By Jordan Carleo-Evangelist – April 5th, 2012
Albany Councilman Anton Konev is no stranger to political jousting. The first-term midtown Democrat has found himself in all kinds of political dust-ups over the last year two-plus years — from a battle over prayer in the council chamber to a public blowup with the police chief.
But he sparked one Monday night with a much, much bigger fish.
Konev — with the support of Councilman Ron Bailey — blocked the appointments as commissioners of deeds of 10 volunteers for Democratic Congressman Paul Tonko‘s campaign.
The reasoning, Konev said, is not political and is simple enough: The applications illegally claimed that the volunteers lived at county Democratic headquarters on Colvin Avenue and that their primary place of employment was a campaign office on Central Avenue.
Neither of those, Konev said, can be true.
The volunteers were part of an effort by Tonko’s campaign to gather the 1,200 signatures it needs to secure the Independence Party for his November re-election bid.
To collect the signature of a member of a political party, the person carrying the petition either needs to be a member of that party or a notary or commissioner of deeds to administer an oath to the person signing it.
But for the council to appoint someone a commissioner, he or she must live in the city or live in the county with his or primary job in the city.
Tonko’s campaign acknowledges the applications contained inadvertent errors but noted most of the applicants are UAlbany students and a couple of others live in the county and work in the city.
“It was a clerical error,” said Tonko spokesman Clinton Britt ”And obviously, we completely defer to the judgment of the city council.”

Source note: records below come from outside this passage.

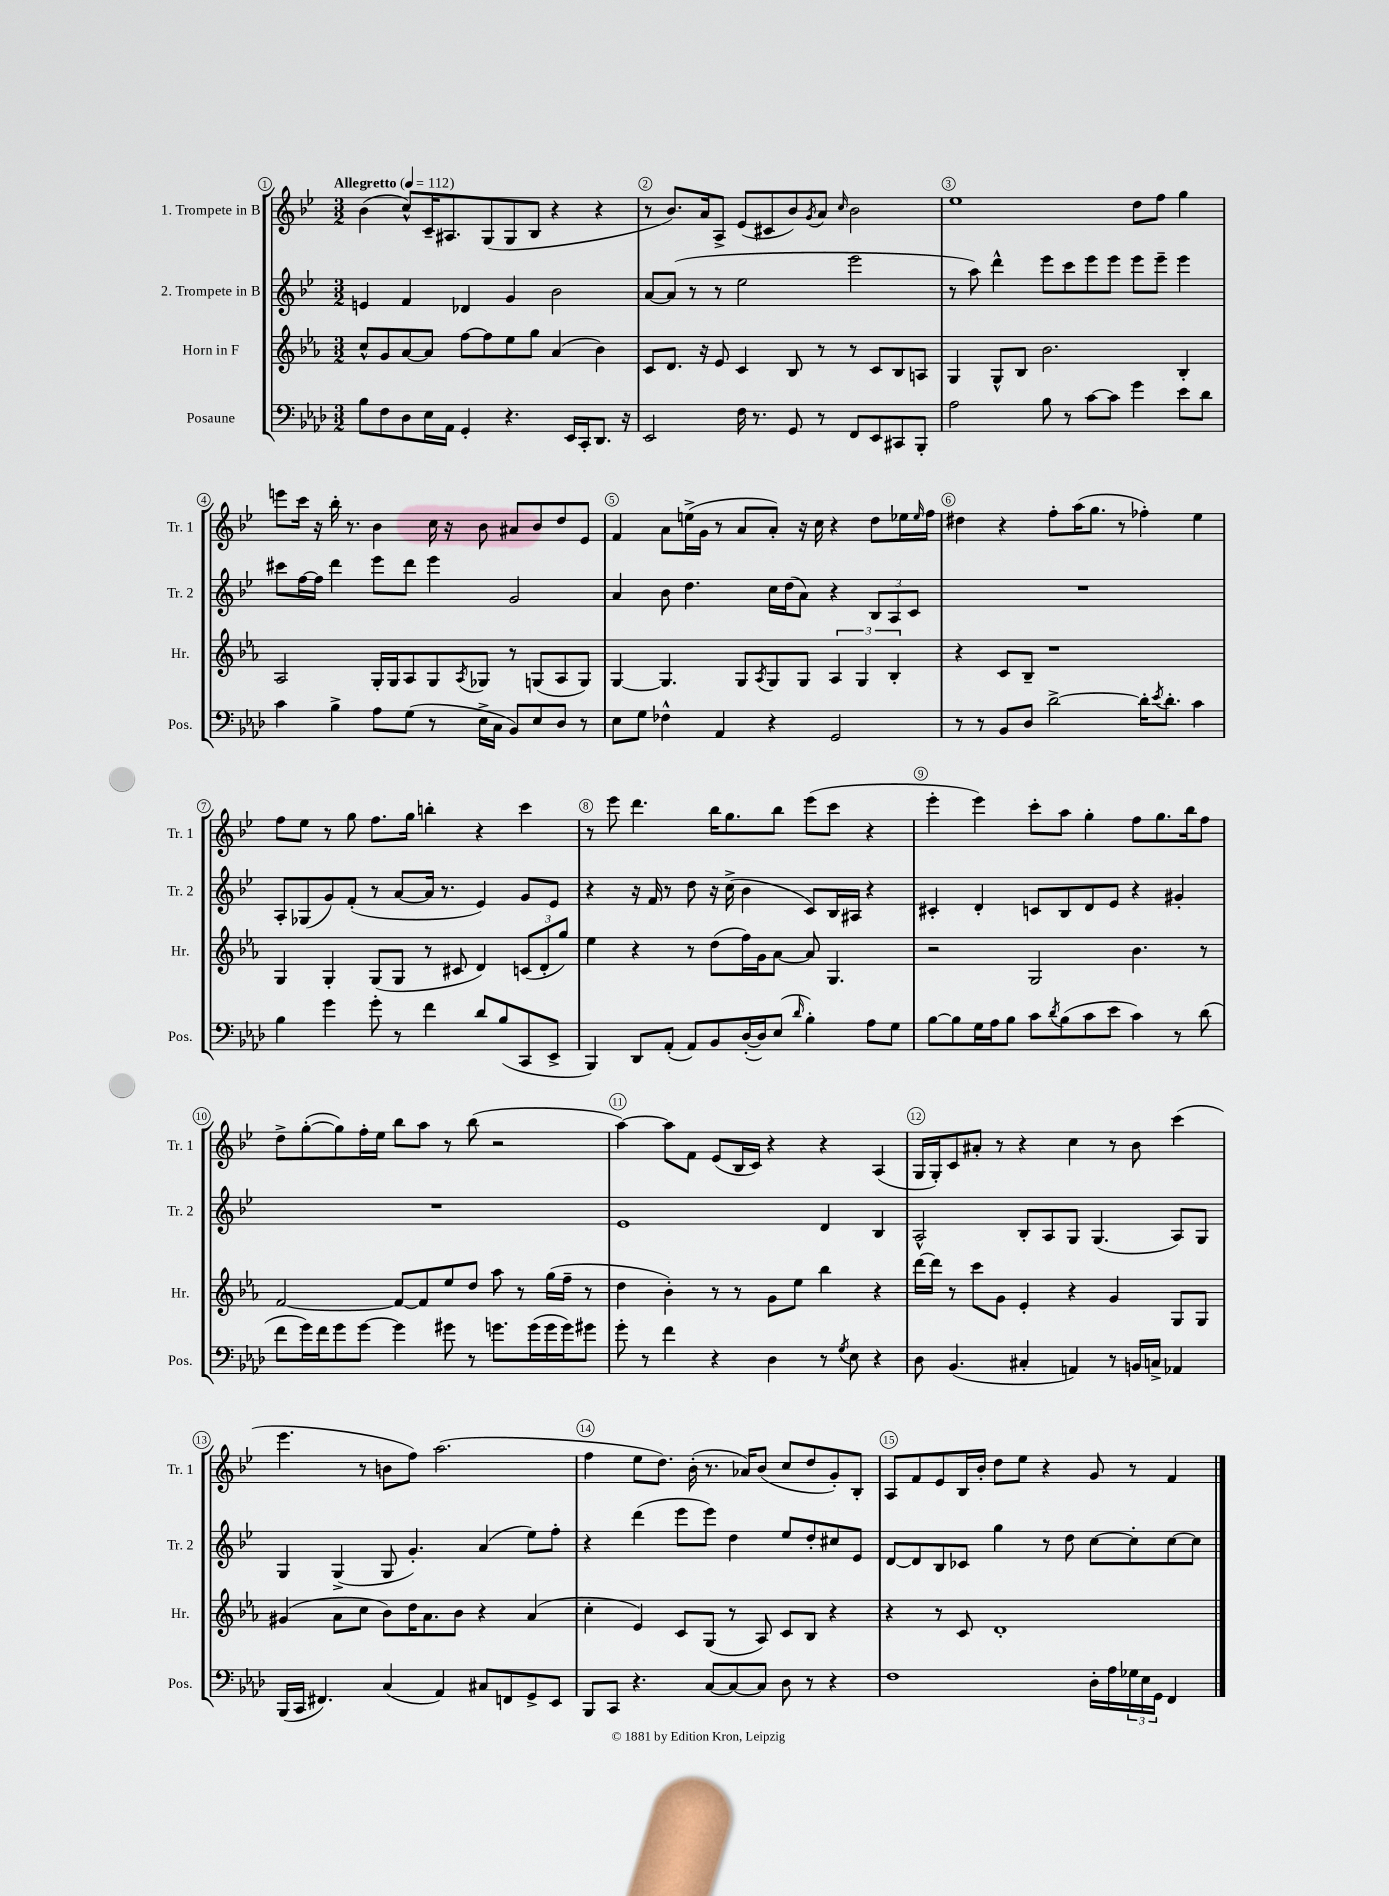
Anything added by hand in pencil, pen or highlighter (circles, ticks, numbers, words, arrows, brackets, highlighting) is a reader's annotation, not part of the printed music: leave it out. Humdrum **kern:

**kern	**kern	**kern	**kern
*part4	*part3	*part2	*part1
*staff4	*staff3	*staff2	*staff1
*I"Posaune	*I"Horn in F	*I"2. Trompete in B	*I"1. Trompete in B
*I'Pos.	*I'Hr.	*I'Tr. 2	*I'Tr. 1
*clefF4	*clefG2	*clefG2	*clefG2
*k[b-e-a-d-]	*k[b-e-a-]	*k[b-e-]	*k[b-e-]
*M3/2	*M3/2	*M3/2	*M3/2
*MM112	*MM112	*MM112	*MM112
=1	=1	=1	=1
!	!	!	!LO:TX:a:B:t=Allegretto
8B-\L	8cc^^/L	4en/	(4b-\
8F\	8g/	.	.
8D-\	[8a-/	4f/	8cc^^/L)
16E-\L	8a-/J]	.	16c~/K
16AA-\JJ	.	.	8.A#X/
4GG'/	[8ff\L	4d-X/	.
.	8ff\]	.	(8G/
4.r	8ee-\	4g/	8G/
.	8gg\J	.	8B-/J
.	(4a-/	2b-\	4r
16EE-/LL	.	.	.
16CC'/J	.	.	.
8.DD-/J	4b-\)	.	4r
16r	.	.	.
=2	=2	=2	=2
2EE-/	8c/L	[8a/L	8r
.	8.d/J	(8a/J]	8.b-/L)
.	.	8r	.
.	16r	.	16a/k
.	8e-/	8r	8A^/J
16F\	4c/	2ee-\	(8e-/L
8.r	.	.	.
.	.	.	8c#X/
8GG/	8B-/	.	8b-/)
.	.	.	8qg/
8r	8r	.	8a/J
.	.	.	16qqcc/
8FF/L	8r	2eee-\	2b-\
8EE-/	8c/L	.	.
8CC#X/	8B-/	.	.
8BBB-'/J	8An/J	.	.
=3	=3	=3	=3
2A-\	4G/	8r	1ee-
.	.	8aa\)	.
.	8G^^/L	4ddd^^\	.
.	8B-/J	.	.
8B-\	2.b-\	8eee-\L	.
8r	.	8ccc\	.
[8c\L	.	8eee-\	.
8c\J]	.	8eee-\J	.
4g\	.	8eee-\L	8dd\L
.	.	8eee-~\J	8ff\J
8e-\L	4B-'/	4eee-\	4gg\
8d-\J	.	.	.
!!LO:LB:g=z
=4	=4	=4	=4
4c\	2A-/	8ccc#X\L	8eeen\L
.	.	[16ff\L	16ccc\Jk
.	.	16ff\JJ]	16r
4B-^\	.	4ddd\	16bb-'\
.	.	.	8.r
8A-\L	16G'/LL	8eee-\L	4b-\
.	16G/J	.	.
(8G\J	8A-/	8ddd\J	.
8r	8G/	4eee-\	16cc\
.	.	.	16r
.	8qA-/	.	.
16E-^\LL	8G-X/J	.	8b-\
16C\JJ	.	.	.
8BB-/L)	8r	2g/	8a#X/L
8E-/	(8Gn/L	.	8b-/
8D-/J	8A-/	.	8dd/
8r	8G/J)	.	8e-/J
=5	=5	=5	=5
8E-\L	[4G/	4a/	4f/
8G\J	.	.	.
4F-X^^\	4.G/]	8b-\	8a\L
.	.	4.dd\	(16een^\L
.	.	.	16g\JJ
4AA-/	.	.	8r
.	8G/L	.	8a/L
.	8qA-/	.	.
4r	8G/	16cc\LL	8a'/J)
.	.	(16dd\J	.
.	8G/J	8a\J)	16r
.	.	.	16cc\
2GG/	6A-/	4r	4r
.	6G/	.	.
.	.	12B-/L	8dd\L
.	6B-'/	12A/	.
.	.	.	16ee-X\L
.	.	12c/J	.
.	.	.	16qqee-/
.	.	.	16ff\JJ
=6	=6	=6	=6
8r	4r	1.r	4dd#X\
8r	.	.	.
8BB-/L	8c/L	.	4r
8D-/J	8B-~/J	.	.
[2d-^\	1r	.	8ff'\L
.	.	.	(16aa\K
.	.	.	8.gg\J
.	.	.	8r
16d-'\KL]	.	.	4ff-X'\)
8qe-/	.	.	.
8.d-'\J	.	.	.
4c\	.	.	4ee-\
!!LO:LB:g=z
=7	=7	=7	=7
4B-\	4G/	8A'/L	8ff\L
.	.	(8G-X/	8ee-\J
4g\	4G'/	8g/)	8r
.	.	(8f'/J	8gg\
8g'\	(8G/L	8r	8.ff\L
8r	8G/J	[8a/L	.
.	.	.	16gg\Jk
4f\	8r	16a/Jk]	4bbn'\
.	.	8.r	.
.	8c#X/	.	.
8d-/L	4d/)	4e-/)	4r
(8B-/	.	.	.
8CC/	(12cn/L	8g/L	4ccc\
.	12d'/	.	.
8EE-^/J	.	8e-/J	.
.	12gg/J)	.	.
=8	=8	=8	=8
4BBB-/)	4ee-\	4r	8r
.	.	.	8eee-\
8DD-/L	4r	16r	4.ddd\
.	.	16f/	.
(8AA-'/J	.	8r	.
8AA-/L)	8r	8dd\	.
8BB-/	(8dd\L	16r	16bb-\KL
.	.	(16cc^\	8.gg\
([16D-'/L	16ff\L)	4b-\	.
16D-/J])	16g\J	.	.
(8E-/J	[8a-\J	.	8bb-\J
16qqd-/	.	.	.
4B-'\)	8a-/]	8c/L)	(8eee-\L
.	4.G/	16B-/L	8ccc\J
.	.	16A#X/JJ	.
8A-\L	.	4r	4r
8G\J	.	.	.
=9	=9	=9	=9
[8B-\L	2r	4c#X'/	4eee-'\
8B-\]	.	.	.
16G\L	.	4d'/	4eee-\)
16A-\J	.	.	.
8B-\J	.	.	.
8c\L	2G/	8cn/L	8ccc'\L
8qd-/	.	.	.
(8B-\	.	8B-/	8aa\J
8c\	.	8d/	4gg'\
8e-\J	.	8e-/J	.
4c\)	4.b-\	4r	8ff\L
.	.	.	8.gg\
8r	.	4g#X'/	.
.	.	.	16bb-\k
(8d-\	8r	.	8ff\J
!!LO:LB:g=z
=10	=10	=10	=10
8f\L	[2f/	1.r	8dd^\L
16g\L)	.	.	([8gg'\
16f\J	.	.	.
8g\	.	.	8gg\])
[8g\J	.	.	16ff'\L
.	.	.	16ee-\JJ
4g\]	8f/L_	.	8bb-\L
.	8f/]	.	8aa\J
8g#X\	8ee-/	.	8r
8r	8dd/J	.	(8bb-\
8.gn\L	8aa-\	.	2r
.	8r	.	.
(16g\L	.	.	.
16g\	(16gg\LL	.	.
16g\J)	16ff~\JJ	.	.
8g#X\J	8r	.	.
=11	=11	=11	=11
8g'\	4dd\	1e-	[4aa\)
8r	.	.	.
4f\	4b-'\)	.	8aa\L]
.	.	.	8f\J
4r	8r	.	(8e-/L
.	8r	.	16B-/L
.	.	.	16c/JJ)
4D-\	8g\L	.	4r
.	8ee-\J	.	.
8r	4bb-\	4d/	4r
8qG/	.	.	.
8E-\	.	.	.
4r	4r	4B-/	(4A/
=12	=12	=12	=12
8D-\	[16ddd\LL	2A^^/	16G/LL
.	16ddd\JJ]	.	16G'/J)
(4.BB-/	8r	.	8c/
.	8ccc\L	.	8a#X'/J
.	8g\J	.	8r
4C#X'/	4e-'/	8B-'/L	4r
.	.	8A/	.
4AAn/)	4r	8G/J	4cc\
.	.	(4.G/	.
8r	4g/	.	8r
16BBn/LL	.	.	8b-\
16Cn^/JJ	.	.	.
4AA-X/	8G/L	8A/L)	(4ccc\
.	8G/J	8G/J	.
!!LO:LB:g=z
=13	=13	=13	=13
(16BBB-/LL	(4g#X/	4G/	4.eee-\
16CC/JJ	.	.	.
4.FF#X/)	.	.	.
.	8a-\L	(4G^/	.
.	8cc\J	.	8r
(4C/	8b-\L)	8G/	8bn\L
.	16dd\K	4.g'/)	8ff\J)
.	8.a-\	.	.
4AA-/)	.	.	(2.aa\
.	8b-\J	.	.
8C#X/L	4r	(4a/	.
8FFn/	.	.	.
8GG^/	(4a-/	8ee-\L)	.
8EE-/J	.	8ff'\J	.
=14	=14	=14	=14
8BBB-/L	4cc'\	4r	4ff\
8CC/J	.	.	.
4.r	4e-/)	(4ddd\	8ee-\L
.	.	.	8.dd\J)
.	8c/L	8eee-\L	.
.	.	.	(16b-'\
[8C/L	(8G/J	8eee-\J)	8.r
8C/_	8r	4dd\	.
.	.	.	16a-X/KL)
8C/J]	8A-/)	.	(8b-/J
8D-\	8c/L	8ee-/L	8cc/L
8r	8B-/J	8dd'/	8dd/
4r	4r	8cc#X/	8g'/)
.	.	8e-/J	8B-'/J
=15	=15	=15	=15
1F	4r	[8d/L	8A/L
.	.	8d/]	8f/
.	8r	8B-/	8e-/
.	8c/	8c-X/J	16B-/L
.	.	.	16b-'/JJ
.	1d'	4gg\	8dd\L
.	.	.	8ee-\J
.	.	8r	4r
.	.	8dd\	.
16D-'\LL	.	[8cc\L	8g/
16A-\	.	.	.
24G-X\	.	8cc'\]	8r
24E-\	.	.	.
24GG\JJ	.	.	.
4FF/	.	[8cc\	4f/
.	.	8cc\J]	.
==	==	==	==
*-	*-	*-	*-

Konev alleges it didn’t end there.
On Tuesday morning, he said, he received and angry phone call from Tonko staffer Sean Shortell, who he says in no uncertain terms told him he would “remember this” and not to expect much from the congressman’s office in the future. Though Konev said Shortell took pains to note that it wasn’t explicitly a threat.
“It’s nothing against the congressman,” Konev said. “The point is, follow the freaking law … I don’t like to be threatened when I do my job.”
Britt denies any such threats — or otherwise — were made, calling Konev’s assertions “baseless and untrue.”
“The congressman enjoys a good working relationship with all levels of government, including the numerous city councils throughout the Congressional District,” he said. “We have and will continue to have a positive relationship with all members of the Albany City Council as we work together to advance the needs of the Capital City.”
City, county tug-of-war
The shifting field of Democrats eager to succeed Albany Assemblyman Jack McEneny is top-heavy with hopefuls from the city.
But the head counts in the new 109th Assembly District reveal that most of the voters — and even a slight majority of the Democrats — live in the suburbs.
Of the 39,460 enrolled Democrats in the district, according to Democratic Party Chairman and Elections Commissioner Matthew Clyne, 20,368 — or 51.6 percent — live in the suburban sections: the towns of Bethlehem, Guilderland and New Scotland.
The rest of the Democrats come from the now-smaller section of the city of Albany included in the district, which once stretched all the way out to the county’s rural Hilltowns but has swapped them for Bethlehem.
When you ignore party, suburban voters dominate the 109th’s rolls roughly 2-1 — 51,694 to 26,498.
How significant those figures are depends largely on voting patterns.
In other words: In a district split between suburban and urban Democrats, which voting bloc is more likely to turn out in higher numbers on primary day? Theories vary — and much depends on who the candidates are.
There has arguably been no bigger booster for the city than McEneny, a 10-term lawmaker born and raised in Albany.
But the scrum for his district may come to embody the broader tug-of-war between the city and suburbs for control of the Democratic Party as a whole for the better part of the last decade.
Not suprisingly, the word is that Mayor Jerry Jennings is eager the seat remain in the city’s hands.
As for the Republicans, they number just shy of 16,000 in the district — fewer even than the 17,000 voters not affiliated with any party.